The bottom line of the Janssen study is that home birth with a registered midwife in British Columbia was demonstrated to be at least as safe as hospital birth, provided the strict exclusion criteria was applied. Would I see this trend continue as I moved forward?
Hutton et al: Quite literally, the trend continued, in that the next study was also Canadian: “Outcomes associated with planned home and planned hospital births in low-risk women attended by midwives in Ontario, Canada, 2003-2006,” not surprisingly shows similar results to the Janssen study. Published by Birth (sponsored by Lamaze International), the Hutton study shows lower rates of interventions such as cesarean section, episiotomy, and medical pain relief for the home birth group. It also shows that the perinatal mortality rate was not significantly different between home and hospital.
It seemed that Canada was an example of a successful home birth system. Two studies have supported that not only were fewer interventions used, but perinatal outcomes were as safe as the hospital. Perhaps in the following studies I would find that the same is true in the United States.
British-Columbia is a province in Canada. SO it seems odd reading your comparison of the USA with British Columbia. It would be like comparing Ohio with Canada or Ohio with All of the African Nations.
Sheryl, nonhospital midwives in the United States constantly cite studies done in other countries as evidence that home birth is safe. The point of this comparison is to show that any evidence from studies done in Canada, the Netherlands, Great Britain, or other countries cannot be directly applied to the home birth system in the United States. The training is different, the education is different, the whole system of care is different, and the rules they have to play by are different. These factors affect whether babies are born healthy or damaged.

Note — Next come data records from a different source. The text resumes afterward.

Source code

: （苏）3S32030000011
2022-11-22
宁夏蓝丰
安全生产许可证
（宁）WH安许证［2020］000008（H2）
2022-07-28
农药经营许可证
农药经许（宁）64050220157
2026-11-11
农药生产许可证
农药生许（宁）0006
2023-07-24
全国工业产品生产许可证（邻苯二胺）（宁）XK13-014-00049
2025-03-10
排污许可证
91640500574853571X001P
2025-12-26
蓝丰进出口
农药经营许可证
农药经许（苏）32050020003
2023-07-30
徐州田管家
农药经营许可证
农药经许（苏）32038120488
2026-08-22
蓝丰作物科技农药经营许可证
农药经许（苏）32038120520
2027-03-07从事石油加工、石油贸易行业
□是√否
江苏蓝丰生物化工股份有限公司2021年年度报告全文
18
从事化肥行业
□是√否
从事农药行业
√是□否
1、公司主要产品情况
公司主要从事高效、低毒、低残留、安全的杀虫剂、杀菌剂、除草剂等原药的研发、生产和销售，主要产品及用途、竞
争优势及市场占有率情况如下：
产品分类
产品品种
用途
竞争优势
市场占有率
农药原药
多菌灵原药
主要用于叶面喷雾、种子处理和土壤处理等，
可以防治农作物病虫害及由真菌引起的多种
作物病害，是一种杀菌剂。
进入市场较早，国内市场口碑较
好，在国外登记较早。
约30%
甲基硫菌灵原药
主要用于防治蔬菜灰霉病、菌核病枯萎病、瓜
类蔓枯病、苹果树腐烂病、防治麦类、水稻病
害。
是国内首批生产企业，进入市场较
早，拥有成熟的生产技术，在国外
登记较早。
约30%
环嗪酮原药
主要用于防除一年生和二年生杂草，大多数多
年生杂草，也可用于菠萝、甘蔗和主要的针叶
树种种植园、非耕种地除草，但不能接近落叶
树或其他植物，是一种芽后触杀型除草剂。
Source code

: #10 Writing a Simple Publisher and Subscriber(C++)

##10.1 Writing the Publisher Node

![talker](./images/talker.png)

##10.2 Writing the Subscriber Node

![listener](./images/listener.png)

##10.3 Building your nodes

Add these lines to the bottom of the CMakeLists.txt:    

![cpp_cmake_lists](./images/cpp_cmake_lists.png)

Also, Sheryl, you may better understand the context of this entry as part of the series if you read all 24 parts in order. This is part 6, and is meant to be read after parts 1-5. This was originally a paper I wrote for school; the parts are not intended to stand alone.
In order to draw any conclusion about the differences between home and hospital births from the Canadian study, the home birth outcomes should have been compared with hospital outcomes only of women satisfying the same exclusion criteria. Otherwise the study is comparing a group of low-risk women to a group of mixed-risk women. Of course there will be more Caesarians and other types of problem amongst women with higher risk conditions, and this fact does not prove that hospital births are safer or less safe, only that women at risk of complication are all at the hospital. From the results of the study, it sounds possible and perhaps even likely that if hospital outcomes on women satisfying the exclusion criteria are compared with home birth outcomes, the hospitals might even do better.
Okay, so I see you raised this exact point in your following post. But it isn’t clear from your description that the Canadian study dealt with this point in giving their comparison rates.
Hi Leila, thank you for reading and for your comments! This 24-part series is intended to be read in its entirety in order. I apologize for any confusion caused by the individual parts not standing alone.